The jazzy aspects of the first album have returned but are much more integrated into the whole, suffusing the stunning title cut, the shapeshifting "Éirigh Is Cuir Ort Do Chuid Éadaigh Cóiriu", and the similar almost hard rocking "Mo Mháire", in which the flute steps into the shoes of a lead guitar and stretches them silly. Along the way, the listener is rewarded with the jauntily macabre "Two Sisters", much covered but endowed with the distinct family traits, and the even more oft reprised morose ballad "Siúil A Rún", leaving one to wonder if Irish balladry doesn't mine a distinct proggy vein or if it isn't just the work of these wizards.

The last two cuts warrant their own inset.
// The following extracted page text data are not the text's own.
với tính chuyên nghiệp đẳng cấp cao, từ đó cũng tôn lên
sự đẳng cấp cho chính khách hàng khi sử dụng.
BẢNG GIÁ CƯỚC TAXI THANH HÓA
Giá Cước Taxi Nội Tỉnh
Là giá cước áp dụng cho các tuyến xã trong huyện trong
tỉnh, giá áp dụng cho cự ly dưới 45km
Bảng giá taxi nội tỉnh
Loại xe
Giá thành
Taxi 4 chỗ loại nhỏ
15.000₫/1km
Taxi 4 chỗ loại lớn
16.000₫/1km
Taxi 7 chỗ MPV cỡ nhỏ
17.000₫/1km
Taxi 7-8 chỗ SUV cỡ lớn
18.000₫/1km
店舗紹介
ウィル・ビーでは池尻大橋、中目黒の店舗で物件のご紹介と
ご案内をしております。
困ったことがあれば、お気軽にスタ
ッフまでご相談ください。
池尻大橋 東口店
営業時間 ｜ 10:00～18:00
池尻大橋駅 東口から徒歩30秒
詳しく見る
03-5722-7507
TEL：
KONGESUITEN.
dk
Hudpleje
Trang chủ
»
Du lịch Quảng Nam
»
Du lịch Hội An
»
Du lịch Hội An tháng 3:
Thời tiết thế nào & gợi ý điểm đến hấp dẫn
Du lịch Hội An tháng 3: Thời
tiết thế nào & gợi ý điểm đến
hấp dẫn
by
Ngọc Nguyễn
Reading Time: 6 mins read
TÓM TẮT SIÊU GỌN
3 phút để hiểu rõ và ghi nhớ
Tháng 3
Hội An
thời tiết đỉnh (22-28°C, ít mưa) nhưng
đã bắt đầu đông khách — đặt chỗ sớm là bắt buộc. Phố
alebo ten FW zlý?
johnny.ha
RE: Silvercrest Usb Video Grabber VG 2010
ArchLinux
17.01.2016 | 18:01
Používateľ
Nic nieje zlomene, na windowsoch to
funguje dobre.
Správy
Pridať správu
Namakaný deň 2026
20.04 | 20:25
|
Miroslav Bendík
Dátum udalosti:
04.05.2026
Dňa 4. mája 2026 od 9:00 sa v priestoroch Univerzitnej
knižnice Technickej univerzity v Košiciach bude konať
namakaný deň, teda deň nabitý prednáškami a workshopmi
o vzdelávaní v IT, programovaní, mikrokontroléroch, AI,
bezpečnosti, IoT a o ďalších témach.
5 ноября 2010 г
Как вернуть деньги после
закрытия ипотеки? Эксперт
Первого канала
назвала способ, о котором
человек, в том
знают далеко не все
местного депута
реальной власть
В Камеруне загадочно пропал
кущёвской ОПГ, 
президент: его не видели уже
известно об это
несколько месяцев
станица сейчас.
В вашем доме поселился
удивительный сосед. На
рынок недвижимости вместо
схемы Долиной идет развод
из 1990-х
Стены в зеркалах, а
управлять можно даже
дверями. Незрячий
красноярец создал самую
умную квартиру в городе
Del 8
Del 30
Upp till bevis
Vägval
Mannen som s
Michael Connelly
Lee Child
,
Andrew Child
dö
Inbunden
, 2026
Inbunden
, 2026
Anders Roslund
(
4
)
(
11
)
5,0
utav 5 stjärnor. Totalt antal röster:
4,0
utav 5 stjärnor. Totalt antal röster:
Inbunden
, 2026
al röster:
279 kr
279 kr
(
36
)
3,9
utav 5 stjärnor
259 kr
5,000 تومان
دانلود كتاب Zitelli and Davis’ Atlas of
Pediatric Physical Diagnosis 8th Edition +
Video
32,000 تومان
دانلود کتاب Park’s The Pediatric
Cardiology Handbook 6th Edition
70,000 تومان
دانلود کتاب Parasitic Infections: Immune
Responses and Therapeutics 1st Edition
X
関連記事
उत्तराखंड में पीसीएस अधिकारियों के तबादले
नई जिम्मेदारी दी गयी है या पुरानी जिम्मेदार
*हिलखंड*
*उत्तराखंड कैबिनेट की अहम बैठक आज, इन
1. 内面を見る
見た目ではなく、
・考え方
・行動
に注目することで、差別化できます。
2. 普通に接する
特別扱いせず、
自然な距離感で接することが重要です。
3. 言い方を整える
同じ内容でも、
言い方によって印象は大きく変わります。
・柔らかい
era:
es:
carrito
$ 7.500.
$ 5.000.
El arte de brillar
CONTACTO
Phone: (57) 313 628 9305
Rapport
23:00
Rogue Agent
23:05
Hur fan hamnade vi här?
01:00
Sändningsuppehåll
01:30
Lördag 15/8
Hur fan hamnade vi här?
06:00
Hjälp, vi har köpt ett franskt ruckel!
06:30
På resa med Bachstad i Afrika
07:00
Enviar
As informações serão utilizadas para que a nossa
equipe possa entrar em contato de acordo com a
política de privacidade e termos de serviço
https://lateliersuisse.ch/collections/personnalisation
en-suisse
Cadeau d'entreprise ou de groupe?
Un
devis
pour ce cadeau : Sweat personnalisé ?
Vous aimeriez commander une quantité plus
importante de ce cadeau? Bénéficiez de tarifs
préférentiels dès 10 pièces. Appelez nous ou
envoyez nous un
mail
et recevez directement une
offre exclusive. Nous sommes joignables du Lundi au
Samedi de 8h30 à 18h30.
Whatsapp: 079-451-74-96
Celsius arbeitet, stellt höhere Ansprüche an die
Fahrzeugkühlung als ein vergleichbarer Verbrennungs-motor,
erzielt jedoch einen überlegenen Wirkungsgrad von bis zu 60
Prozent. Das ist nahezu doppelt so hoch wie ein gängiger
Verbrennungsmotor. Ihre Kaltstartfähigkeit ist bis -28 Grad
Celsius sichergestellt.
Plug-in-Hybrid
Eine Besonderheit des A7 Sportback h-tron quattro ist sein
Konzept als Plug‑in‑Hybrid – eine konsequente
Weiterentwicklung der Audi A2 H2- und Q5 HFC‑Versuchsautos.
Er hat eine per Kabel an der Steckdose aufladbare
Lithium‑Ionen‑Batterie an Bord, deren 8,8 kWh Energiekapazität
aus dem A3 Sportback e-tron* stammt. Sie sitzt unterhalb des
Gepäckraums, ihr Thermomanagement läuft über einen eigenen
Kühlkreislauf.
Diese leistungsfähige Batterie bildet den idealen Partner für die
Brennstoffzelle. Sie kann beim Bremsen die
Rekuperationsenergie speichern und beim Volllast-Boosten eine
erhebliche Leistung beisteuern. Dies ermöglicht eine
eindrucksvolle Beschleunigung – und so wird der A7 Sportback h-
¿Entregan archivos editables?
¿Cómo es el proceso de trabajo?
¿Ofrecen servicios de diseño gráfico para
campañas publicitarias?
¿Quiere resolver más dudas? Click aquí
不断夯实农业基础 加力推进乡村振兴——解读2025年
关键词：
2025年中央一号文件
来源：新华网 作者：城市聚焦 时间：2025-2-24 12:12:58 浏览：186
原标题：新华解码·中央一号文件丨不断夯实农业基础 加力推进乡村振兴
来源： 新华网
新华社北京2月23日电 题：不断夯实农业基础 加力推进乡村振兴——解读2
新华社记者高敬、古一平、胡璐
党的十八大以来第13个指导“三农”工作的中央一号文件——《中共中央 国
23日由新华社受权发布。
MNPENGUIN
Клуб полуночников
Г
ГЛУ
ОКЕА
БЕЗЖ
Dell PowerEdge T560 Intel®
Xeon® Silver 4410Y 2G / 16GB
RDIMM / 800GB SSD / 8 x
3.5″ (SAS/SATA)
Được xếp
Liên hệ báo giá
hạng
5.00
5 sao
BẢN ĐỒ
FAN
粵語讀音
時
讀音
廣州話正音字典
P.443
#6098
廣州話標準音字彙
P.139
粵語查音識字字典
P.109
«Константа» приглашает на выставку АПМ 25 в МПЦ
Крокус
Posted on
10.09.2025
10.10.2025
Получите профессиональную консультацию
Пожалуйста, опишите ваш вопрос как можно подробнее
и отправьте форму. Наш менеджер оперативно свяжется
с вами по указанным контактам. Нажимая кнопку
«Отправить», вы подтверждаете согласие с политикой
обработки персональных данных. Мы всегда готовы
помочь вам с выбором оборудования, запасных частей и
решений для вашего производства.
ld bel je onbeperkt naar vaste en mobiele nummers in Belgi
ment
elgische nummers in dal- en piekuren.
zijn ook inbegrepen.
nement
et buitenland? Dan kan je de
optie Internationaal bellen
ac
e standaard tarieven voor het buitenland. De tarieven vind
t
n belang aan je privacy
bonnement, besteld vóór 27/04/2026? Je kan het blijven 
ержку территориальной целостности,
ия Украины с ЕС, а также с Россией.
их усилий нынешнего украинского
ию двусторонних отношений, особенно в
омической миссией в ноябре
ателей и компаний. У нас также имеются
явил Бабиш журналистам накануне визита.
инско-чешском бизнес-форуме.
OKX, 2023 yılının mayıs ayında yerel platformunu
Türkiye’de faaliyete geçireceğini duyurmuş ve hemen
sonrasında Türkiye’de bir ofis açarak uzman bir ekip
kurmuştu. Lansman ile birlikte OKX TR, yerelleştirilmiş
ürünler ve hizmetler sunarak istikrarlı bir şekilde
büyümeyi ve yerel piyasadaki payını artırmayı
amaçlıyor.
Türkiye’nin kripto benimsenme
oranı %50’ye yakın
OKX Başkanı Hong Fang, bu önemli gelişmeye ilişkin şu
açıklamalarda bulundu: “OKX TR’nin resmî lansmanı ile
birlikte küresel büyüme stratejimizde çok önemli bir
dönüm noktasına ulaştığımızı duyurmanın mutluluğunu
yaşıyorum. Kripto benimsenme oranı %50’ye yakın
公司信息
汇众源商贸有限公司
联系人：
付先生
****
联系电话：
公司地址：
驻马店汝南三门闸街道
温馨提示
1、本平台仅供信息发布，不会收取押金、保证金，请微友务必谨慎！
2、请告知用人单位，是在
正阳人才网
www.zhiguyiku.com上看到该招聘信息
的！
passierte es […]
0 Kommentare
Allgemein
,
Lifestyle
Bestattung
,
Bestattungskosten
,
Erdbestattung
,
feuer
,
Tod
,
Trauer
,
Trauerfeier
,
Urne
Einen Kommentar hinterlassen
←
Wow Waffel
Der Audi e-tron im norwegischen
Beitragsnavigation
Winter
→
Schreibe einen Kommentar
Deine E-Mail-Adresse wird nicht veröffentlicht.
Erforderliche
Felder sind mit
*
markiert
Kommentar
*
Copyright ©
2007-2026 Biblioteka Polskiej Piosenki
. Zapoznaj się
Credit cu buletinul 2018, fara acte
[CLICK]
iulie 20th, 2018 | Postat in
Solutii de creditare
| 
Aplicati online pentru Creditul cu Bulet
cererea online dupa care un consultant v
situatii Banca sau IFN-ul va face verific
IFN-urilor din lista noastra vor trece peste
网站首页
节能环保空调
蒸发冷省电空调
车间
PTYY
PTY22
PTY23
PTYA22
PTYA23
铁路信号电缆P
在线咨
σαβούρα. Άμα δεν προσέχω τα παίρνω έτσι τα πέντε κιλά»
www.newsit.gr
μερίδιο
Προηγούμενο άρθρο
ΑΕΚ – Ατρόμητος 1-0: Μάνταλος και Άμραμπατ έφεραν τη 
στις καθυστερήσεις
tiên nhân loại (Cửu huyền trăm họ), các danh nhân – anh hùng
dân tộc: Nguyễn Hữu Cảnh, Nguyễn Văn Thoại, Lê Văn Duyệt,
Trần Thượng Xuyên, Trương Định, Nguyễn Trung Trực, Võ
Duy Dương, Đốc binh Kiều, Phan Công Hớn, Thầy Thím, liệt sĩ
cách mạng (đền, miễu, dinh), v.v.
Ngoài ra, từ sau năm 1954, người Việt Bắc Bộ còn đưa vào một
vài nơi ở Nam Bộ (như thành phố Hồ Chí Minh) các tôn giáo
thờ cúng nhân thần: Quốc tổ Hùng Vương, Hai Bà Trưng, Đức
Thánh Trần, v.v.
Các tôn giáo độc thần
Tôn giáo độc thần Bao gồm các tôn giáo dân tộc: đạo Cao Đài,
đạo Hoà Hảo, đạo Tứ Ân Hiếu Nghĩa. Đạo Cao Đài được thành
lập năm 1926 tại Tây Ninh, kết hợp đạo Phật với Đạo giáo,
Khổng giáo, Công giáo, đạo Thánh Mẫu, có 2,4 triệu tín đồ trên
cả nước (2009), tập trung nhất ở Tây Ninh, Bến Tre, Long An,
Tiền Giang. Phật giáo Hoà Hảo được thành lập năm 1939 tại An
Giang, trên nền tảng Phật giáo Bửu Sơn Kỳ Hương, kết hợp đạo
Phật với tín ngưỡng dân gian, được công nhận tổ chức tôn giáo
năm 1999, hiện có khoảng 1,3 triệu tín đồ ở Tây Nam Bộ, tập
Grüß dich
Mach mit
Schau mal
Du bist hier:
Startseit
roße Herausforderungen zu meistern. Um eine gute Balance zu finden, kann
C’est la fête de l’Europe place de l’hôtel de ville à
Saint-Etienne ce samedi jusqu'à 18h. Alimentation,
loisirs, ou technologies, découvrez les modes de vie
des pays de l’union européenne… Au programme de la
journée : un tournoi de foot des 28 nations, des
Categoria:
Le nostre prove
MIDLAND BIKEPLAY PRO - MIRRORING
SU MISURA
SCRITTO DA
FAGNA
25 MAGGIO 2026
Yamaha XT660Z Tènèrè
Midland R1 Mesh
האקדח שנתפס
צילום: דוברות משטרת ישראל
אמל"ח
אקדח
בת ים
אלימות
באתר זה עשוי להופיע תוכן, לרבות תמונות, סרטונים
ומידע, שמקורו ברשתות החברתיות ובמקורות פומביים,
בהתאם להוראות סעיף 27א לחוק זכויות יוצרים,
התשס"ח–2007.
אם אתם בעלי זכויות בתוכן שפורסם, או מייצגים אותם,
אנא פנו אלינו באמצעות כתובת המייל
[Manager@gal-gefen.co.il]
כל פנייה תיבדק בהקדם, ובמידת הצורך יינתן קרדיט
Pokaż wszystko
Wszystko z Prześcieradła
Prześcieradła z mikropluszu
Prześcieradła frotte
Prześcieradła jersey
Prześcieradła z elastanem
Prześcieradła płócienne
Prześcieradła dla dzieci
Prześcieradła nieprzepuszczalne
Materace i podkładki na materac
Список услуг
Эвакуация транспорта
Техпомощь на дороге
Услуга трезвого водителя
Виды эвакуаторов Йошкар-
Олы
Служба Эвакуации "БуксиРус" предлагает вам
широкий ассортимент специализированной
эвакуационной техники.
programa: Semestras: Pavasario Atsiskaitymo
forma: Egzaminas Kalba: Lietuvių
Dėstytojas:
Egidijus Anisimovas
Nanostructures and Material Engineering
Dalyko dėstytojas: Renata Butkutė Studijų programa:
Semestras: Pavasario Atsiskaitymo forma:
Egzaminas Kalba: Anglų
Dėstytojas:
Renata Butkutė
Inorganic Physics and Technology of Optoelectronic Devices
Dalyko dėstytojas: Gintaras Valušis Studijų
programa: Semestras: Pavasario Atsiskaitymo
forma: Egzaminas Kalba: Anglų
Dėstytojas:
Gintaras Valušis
First the brief acapella "dTigeas A Damhsa" sounds like vocalise, an acid folk forerunner to MANHATTAN TRANSFER, busting out of its 90 second cast right into one of the most enduring finales imaginable, in two flute led parts. The first, "Cucanandy", is a slip jig whose melody oddly reprises the prior song, accompanied by harp (or perhaps it's an electric piano or both?). The bridge between it and the well known "Jug of Brown Ale", is a single line constituting the only vocals on the track, and my barely nascent Gaelic tells me Prince Phillip might be mentioned. The last two minutes are sheer joy, the band busting out as much as they ever do, but don't bother jacking up the volume. Instead try simmering yourself down and savoring it.

In my opinion "Dulaman" is the pinnacle of not only CLANNAD's early career but of the Irish folk movement up to that time. It's a work of genius that, with the turn of phrase and a couple of deft side steps, caresses away the seaweed from a genre too often stagnating at low tide.